:: Data extract ::
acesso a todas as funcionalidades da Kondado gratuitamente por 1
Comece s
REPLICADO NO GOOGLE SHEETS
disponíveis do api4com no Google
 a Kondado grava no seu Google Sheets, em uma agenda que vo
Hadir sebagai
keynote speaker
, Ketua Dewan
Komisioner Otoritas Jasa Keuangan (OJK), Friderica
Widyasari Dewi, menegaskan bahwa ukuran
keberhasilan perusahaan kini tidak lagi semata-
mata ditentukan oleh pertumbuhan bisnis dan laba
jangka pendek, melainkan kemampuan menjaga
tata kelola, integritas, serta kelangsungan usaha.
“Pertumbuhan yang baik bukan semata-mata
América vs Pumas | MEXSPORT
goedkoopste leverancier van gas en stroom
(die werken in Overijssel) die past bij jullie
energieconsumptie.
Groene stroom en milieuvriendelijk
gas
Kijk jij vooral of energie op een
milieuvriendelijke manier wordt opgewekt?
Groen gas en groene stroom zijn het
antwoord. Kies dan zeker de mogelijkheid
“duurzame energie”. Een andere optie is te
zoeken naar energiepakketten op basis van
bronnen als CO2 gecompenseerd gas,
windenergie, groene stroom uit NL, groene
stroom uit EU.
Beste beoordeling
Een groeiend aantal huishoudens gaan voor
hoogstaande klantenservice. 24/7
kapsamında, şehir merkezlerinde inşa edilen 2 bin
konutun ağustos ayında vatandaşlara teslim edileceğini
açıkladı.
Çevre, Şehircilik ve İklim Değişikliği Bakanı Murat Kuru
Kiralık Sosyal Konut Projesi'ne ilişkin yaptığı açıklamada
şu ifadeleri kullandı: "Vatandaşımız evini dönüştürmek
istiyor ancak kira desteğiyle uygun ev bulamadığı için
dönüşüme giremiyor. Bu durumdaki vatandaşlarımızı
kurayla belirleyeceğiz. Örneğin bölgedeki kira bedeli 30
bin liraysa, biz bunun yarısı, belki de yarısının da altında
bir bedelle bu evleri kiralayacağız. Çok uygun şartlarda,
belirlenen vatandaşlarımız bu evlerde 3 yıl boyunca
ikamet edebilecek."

---

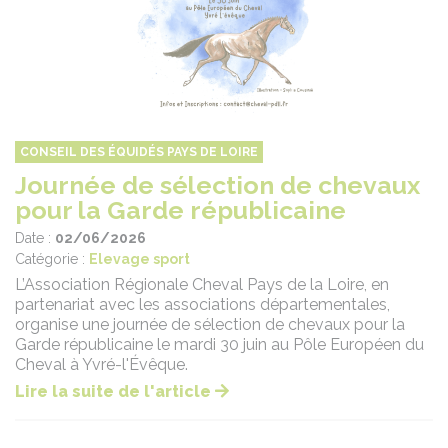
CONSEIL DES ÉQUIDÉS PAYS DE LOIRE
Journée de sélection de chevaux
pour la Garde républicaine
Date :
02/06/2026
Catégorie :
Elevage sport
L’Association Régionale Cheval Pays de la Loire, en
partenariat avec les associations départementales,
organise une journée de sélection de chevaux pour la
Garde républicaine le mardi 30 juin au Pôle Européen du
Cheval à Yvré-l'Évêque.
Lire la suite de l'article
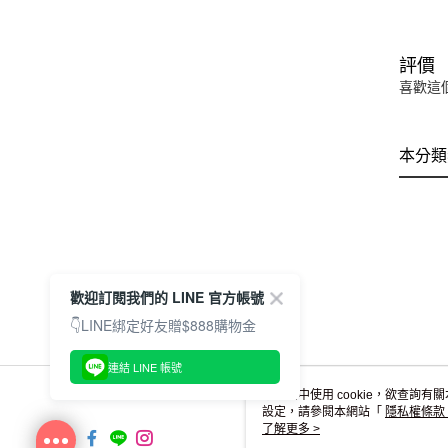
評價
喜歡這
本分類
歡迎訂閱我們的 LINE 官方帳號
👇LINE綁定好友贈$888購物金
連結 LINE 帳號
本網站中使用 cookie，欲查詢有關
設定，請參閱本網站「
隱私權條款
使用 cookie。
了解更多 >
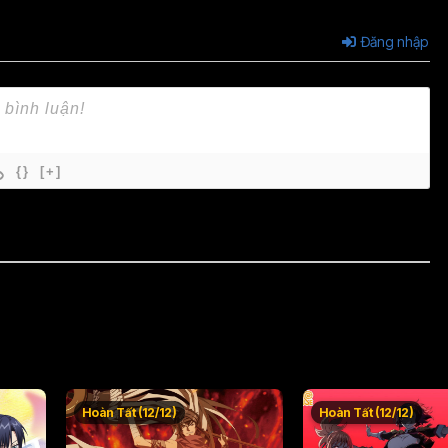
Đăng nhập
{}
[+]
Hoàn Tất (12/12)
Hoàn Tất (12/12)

:: Job ::
Each line in the data where the string "uygun" occurs should be identified and copied.

:: Reply to the task ::
istiyor ancak kira desteğiyle uygun ev bulamadığı için
bir bedelle bu evleri kiralayacağız. Çok uygun şartlarda,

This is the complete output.